Publisher: CRC Press
Year of Publication: 2016
Author(s) : Ezharul Hoque Chowdhury
The emergence of nanotherapeutics is attributable to the integration of nanotechnology, recombinant DNA technology, and synthetic organic chemistry with medicine for treating critical human diseases in a more efficient and specific molecular approach than therapy with conventionally-designed and formulated drugs. Nanotherapeutics: From Laboratory to Clinic comprehensively discusses the current shortcomings for delivery of classical (small) drugs, macromolecular therapeutics, and recombinant vaccine via the common intravascular and extravascular routes.
This book describes the synthetic/chemical engineering methods as well as recombinant, hybridoma, and phage display technologies to fabricate different types of nanoparticulate carriers and drugs. It also reveals the diversified approaches undertaken by harnessing nanotechnology to overcome the multistep extracellular and intracellular barriers and to facilitate the development of novel strategies for therapeutic delivery and imaging. The author elaborates on the preclinical and clinical trials of potential nanoparticle-based products in animal models and patients and the approval/commercialization of nanotherapeutics, addressing all relevant human diseases.

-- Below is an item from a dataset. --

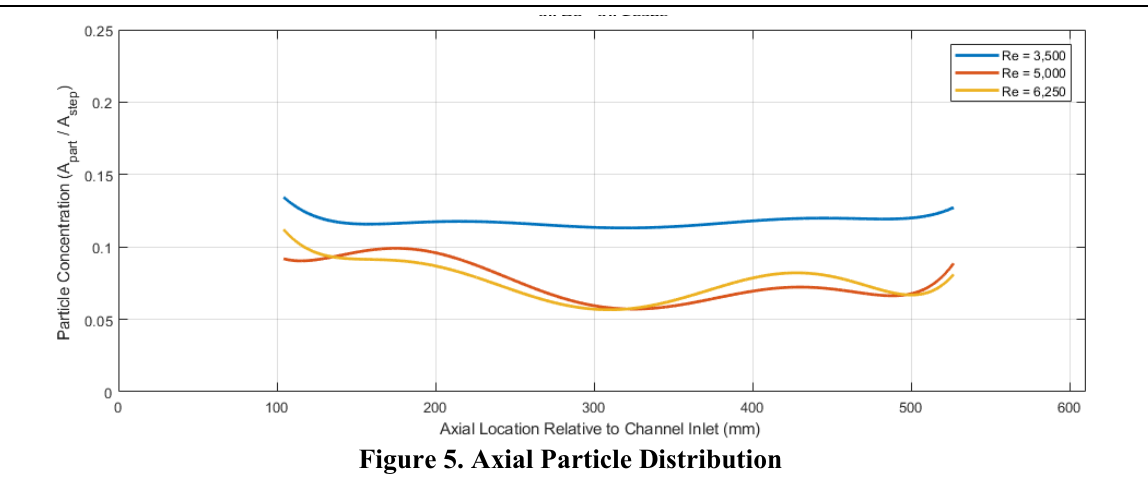
Figure 5. Axial Particle Distribution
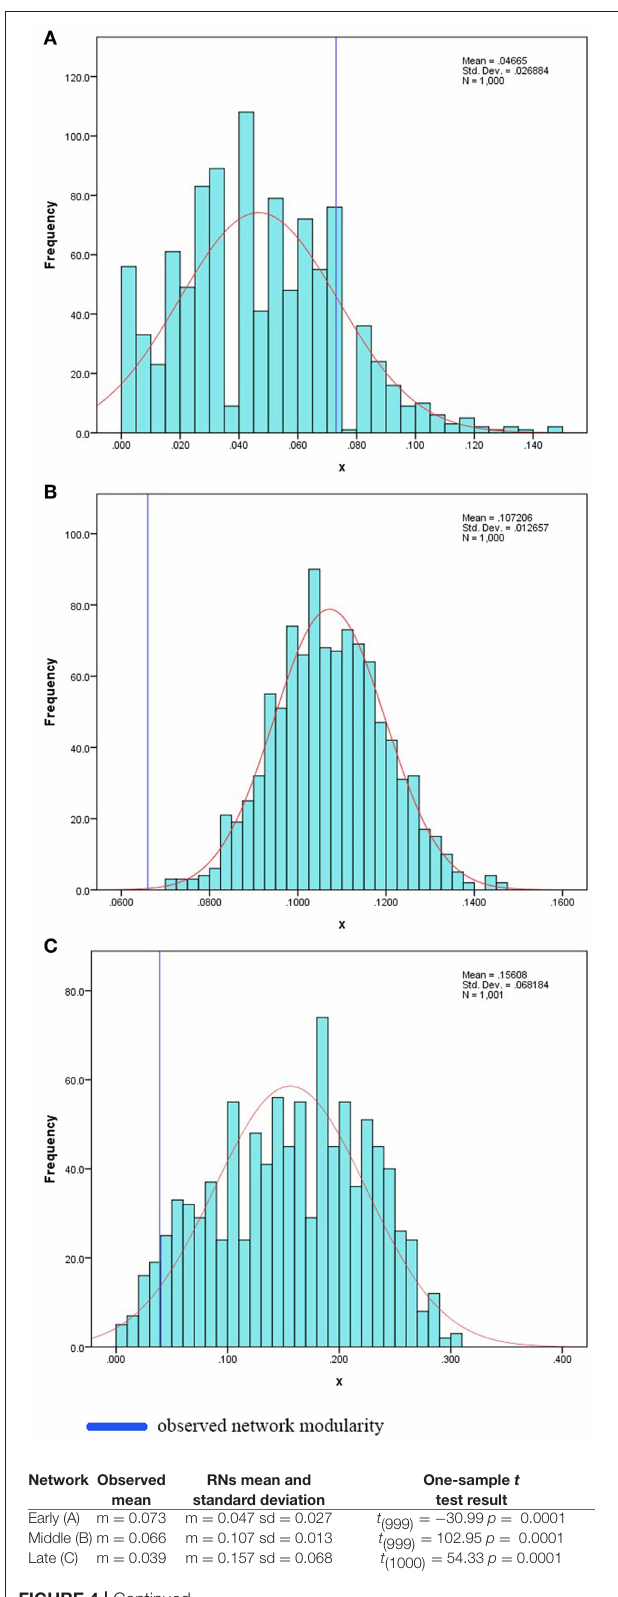
FIGURE 4 | Frequencies of RNs Louvain maximum modularity scores compared to the result obtained on the three empirical networks ( A early network; B middle network, C late network). The blue vertical line marks the modularity value calculated on the observed early, middle and late networks. The Q max value of the early buildings network appears to be statistically significantly higher than the mean of the distribution of the RNs modularity, in contrast both the Q max score of the observed middle and late networks are significantly lower than the mean of the RN Q max distributions.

A focus on the above issues in a concise but illustrative manner fills the gap between the laboratory findings originating from the research on identification of cellular and systemic barriers of classical and macromolecular drugs along with development of strategies for fabrication and testing of nanotherapeutics, and the clinical outcomes emanating from the testing of the selected potential nanotherapeutics on patients of particular diseases. The book also fills a gap in the existing literature between the design and development of diversified nanotherapeutics for various purposes and the investigation and evaluation of potential barriers and resultant therapeutic efficacy of those nano-medicine formulations.